In Situ Dual‐Interface Modulation for Homogeneous Sn─Pb Perovskites and Efficient Tandem Solar Cells

ABSTRACT All‐perovskite tandem solar cells (TSCs) show great promise as the next‐generation photovoltaic technology with high theoretical efficiency and low fabrication cost. However, further progress in the TSCs is critically hampered by the subpar performance of mixed tin‐lead narrow‐bandgap bottom subcells, which arises from the uncontrolled crystallization, unbalanced Sn 2+ oxidation, and undesirable band alignment. Here, we develop an in situ dual‐interface modulation strategy for tin‐lead (Sn─Pb) perovskite solar cells (PSCs) by incorporating planar rigid tetrathiafulvalene (TTF) into the precursor solution. The interactions between electron donor TTF and Sn─Pb perovskite precursor constituents, coupled with the in situ self‐assembled dual‐interface enrichment of TTF, collectively regulate the crystallization dynamics, homogenize the Sn oxidation states, facilitate the carrier extraction and transport in the perovskite bulk and dual interfaces, and stabilize the perovskite structure. Such improvements enable homogeneous single‐junction Sn─Pb PSCs to achieve a champion power conversion efficiency (PCE) of 24.30%, together with a record‐high fill factor of 83.59% and excellent stability. Furthermore, we obtained a high PCE of 29.14% (certified 29.07%) in all‐perovskite TSCs. Encapsulated tandem retains 80% of its initial efficiency following 964 h of maximum power point tracking under simulated 1‐sun illumination in ambient air.

§ DATA FOR ANALYSIS
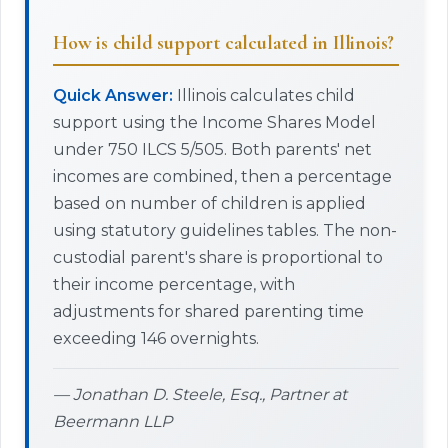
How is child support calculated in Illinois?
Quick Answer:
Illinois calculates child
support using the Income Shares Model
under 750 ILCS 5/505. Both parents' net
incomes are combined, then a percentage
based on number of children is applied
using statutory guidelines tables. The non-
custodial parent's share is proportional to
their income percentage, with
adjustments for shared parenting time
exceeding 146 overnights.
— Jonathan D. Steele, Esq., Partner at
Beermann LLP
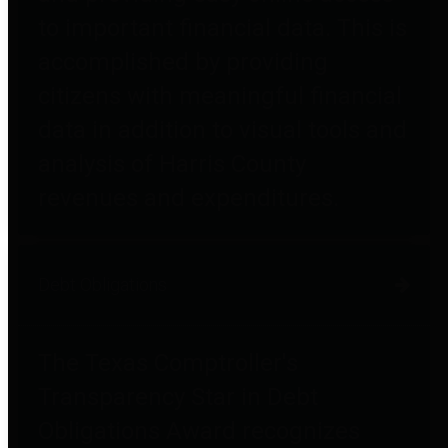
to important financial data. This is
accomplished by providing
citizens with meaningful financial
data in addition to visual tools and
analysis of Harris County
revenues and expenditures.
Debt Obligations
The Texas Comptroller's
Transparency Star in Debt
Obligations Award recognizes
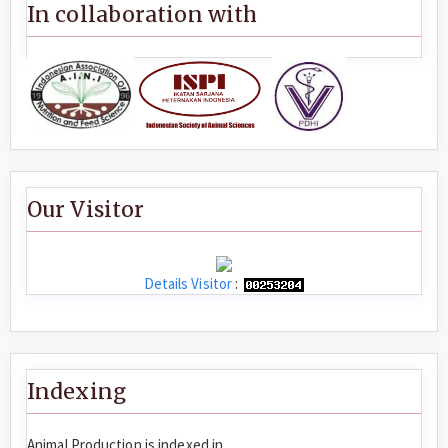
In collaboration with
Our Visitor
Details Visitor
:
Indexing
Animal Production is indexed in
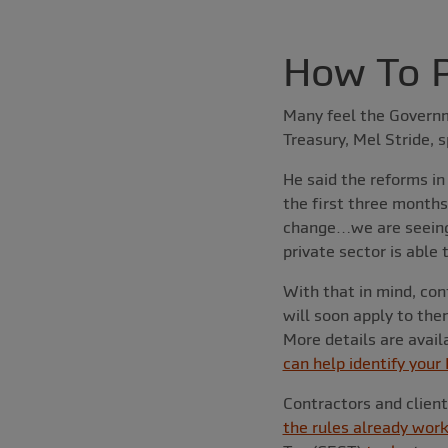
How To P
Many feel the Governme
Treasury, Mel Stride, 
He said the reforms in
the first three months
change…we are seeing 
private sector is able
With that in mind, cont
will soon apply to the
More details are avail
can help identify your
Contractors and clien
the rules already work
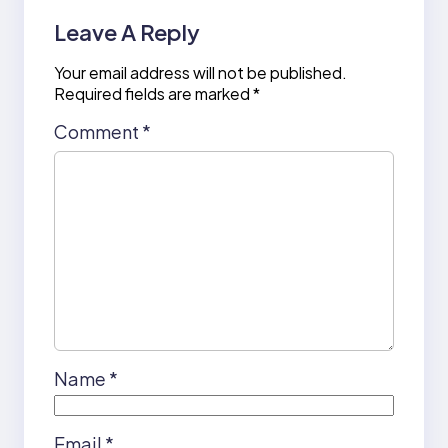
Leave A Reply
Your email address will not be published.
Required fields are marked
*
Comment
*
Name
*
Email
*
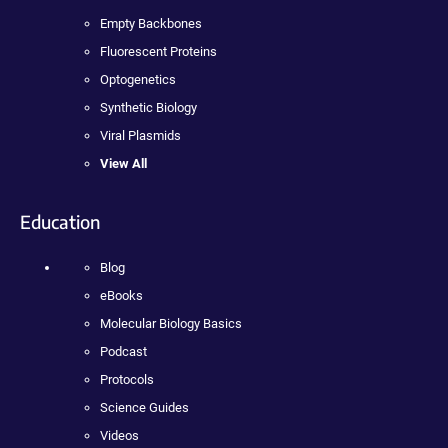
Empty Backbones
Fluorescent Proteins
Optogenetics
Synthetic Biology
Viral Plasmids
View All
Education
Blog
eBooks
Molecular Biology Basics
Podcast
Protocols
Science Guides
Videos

* * *

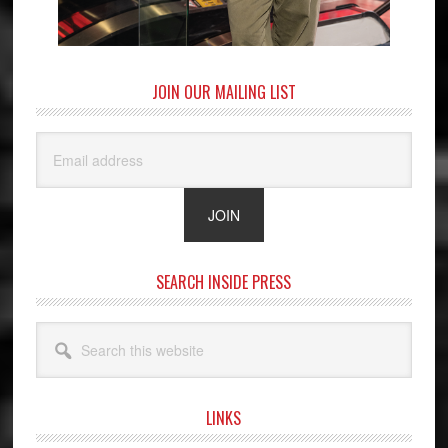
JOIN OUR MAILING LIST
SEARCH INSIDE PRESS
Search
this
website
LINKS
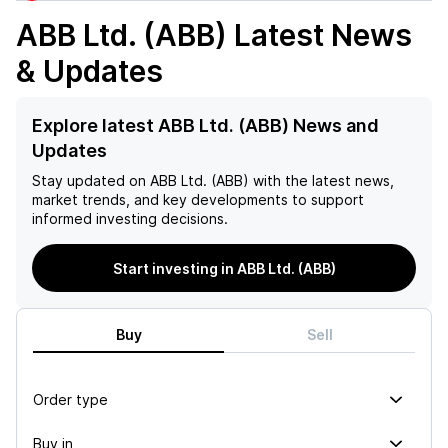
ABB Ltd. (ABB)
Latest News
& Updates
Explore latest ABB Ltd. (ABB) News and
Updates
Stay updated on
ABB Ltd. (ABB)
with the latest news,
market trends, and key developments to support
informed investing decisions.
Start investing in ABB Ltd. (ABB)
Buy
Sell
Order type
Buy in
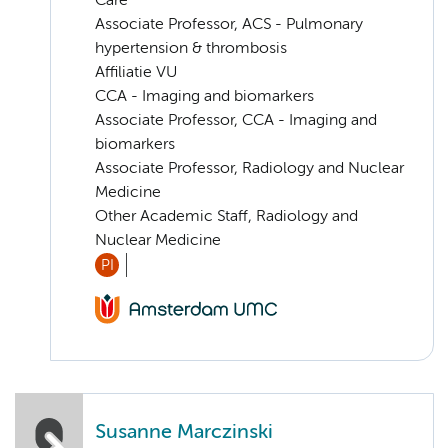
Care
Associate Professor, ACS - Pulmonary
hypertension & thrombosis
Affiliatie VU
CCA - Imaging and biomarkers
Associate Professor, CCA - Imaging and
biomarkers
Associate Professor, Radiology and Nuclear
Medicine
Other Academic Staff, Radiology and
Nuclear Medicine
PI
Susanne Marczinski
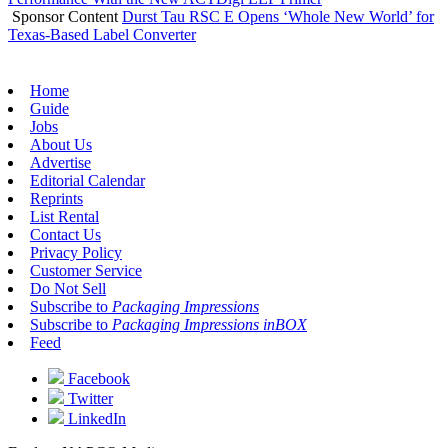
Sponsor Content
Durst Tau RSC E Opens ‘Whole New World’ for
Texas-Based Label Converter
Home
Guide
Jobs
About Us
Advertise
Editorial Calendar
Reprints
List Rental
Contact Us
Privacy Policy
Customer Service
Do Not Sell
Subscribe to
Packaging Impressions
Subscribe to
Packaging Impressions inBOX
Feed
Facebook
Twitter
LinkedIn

...

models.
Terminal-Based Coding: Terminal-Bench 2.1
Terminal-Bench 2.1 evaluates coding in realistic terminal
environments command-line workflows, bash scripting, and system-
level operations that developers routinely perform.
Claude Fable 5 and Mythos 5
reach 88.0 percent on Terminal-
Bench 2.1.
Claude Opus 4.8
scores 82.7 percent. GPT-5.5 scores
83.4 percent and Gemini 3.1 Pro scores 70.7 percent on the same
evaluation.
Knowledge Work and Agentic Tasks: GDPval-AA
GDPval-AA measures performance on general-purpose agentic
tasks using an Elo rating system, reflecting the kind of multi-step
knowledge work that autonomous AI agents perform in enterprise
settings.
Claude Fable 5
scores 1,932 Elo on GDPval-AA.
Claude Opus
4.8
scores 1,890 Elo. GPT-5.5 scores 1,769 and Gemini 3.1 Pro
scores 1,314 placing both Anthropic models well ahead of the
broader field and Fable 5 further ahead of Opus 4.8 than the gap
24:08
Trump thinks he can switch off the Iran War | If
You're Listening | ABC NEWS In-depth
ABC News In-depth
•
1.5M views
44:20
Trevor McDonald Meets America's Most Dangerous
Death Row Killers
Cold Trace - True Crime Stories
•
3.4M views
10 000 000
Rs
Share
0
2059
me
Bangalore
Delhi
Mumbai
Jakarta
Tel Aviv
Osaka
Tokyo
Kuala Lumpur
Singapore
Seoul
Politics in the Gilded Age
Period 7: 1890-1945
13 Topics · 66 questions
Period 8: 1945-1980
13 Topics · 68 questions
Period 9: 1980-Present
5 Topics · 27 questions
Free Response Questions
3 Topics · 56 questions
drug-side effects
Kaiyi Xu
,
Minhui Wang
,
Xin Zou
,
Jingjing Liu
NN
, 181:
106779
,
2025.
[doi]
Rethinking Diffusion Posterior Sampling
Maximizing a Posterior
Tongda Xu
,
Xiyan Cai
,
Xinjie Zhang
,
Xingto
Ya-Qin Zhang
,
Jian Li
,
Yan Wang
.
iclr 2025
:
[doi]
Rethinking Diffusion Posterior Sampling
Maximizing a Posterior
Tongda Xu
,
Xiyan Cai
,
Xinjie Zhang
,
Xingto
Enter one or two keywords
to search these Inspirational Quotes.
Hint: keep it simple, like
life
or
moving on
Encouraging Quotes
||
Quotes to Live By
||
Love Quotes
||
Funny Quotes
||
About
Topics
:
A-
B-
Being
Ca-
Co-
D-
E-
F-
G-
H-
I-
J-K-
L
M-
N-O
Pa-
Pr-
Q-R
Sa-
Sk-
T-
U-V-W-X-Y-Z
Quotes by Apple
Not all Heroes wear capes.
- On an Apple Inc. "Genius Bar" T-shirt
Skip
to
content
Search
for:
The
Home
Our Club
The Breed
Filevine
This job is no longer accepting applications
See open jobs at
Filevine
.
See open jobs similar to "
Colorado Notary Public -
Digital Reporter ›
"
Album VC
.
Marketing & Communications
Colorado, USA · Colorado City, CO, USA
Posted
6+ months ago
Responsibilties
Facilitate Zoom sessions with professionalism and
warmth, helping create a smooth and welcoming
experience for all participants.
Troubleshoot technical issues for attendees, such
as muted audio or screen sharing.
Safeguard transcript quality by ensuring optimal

§ WHAT YOU WILL DO
- a) List every effect that the abstract attributes collectively to the interactions between TTF and the precursor constituents, together with the dual-interface enrichment of TTF.
- b) Answer these questions from the abstract:
(i) Which compound is incorporated into the precursor solution?
(ii) What fill factor do the single-junction Sn─Pb cells reach?
(iii) For how many hours was the encapsulated tandem tracked at maximum power point?

§ TASK ANSWERS
- a)
- Regulate the crystallization dynamics
- Homogenize the Sn oxidation states
- Facilitate the carrier extraction and transport in the perovskite bulk and dual interfaces
- Stabilize the perovskite structure

- b)
(i) Planar rigid tetrathiafulvalene (TTF)
(ii) 83.59%
(iii) 964 h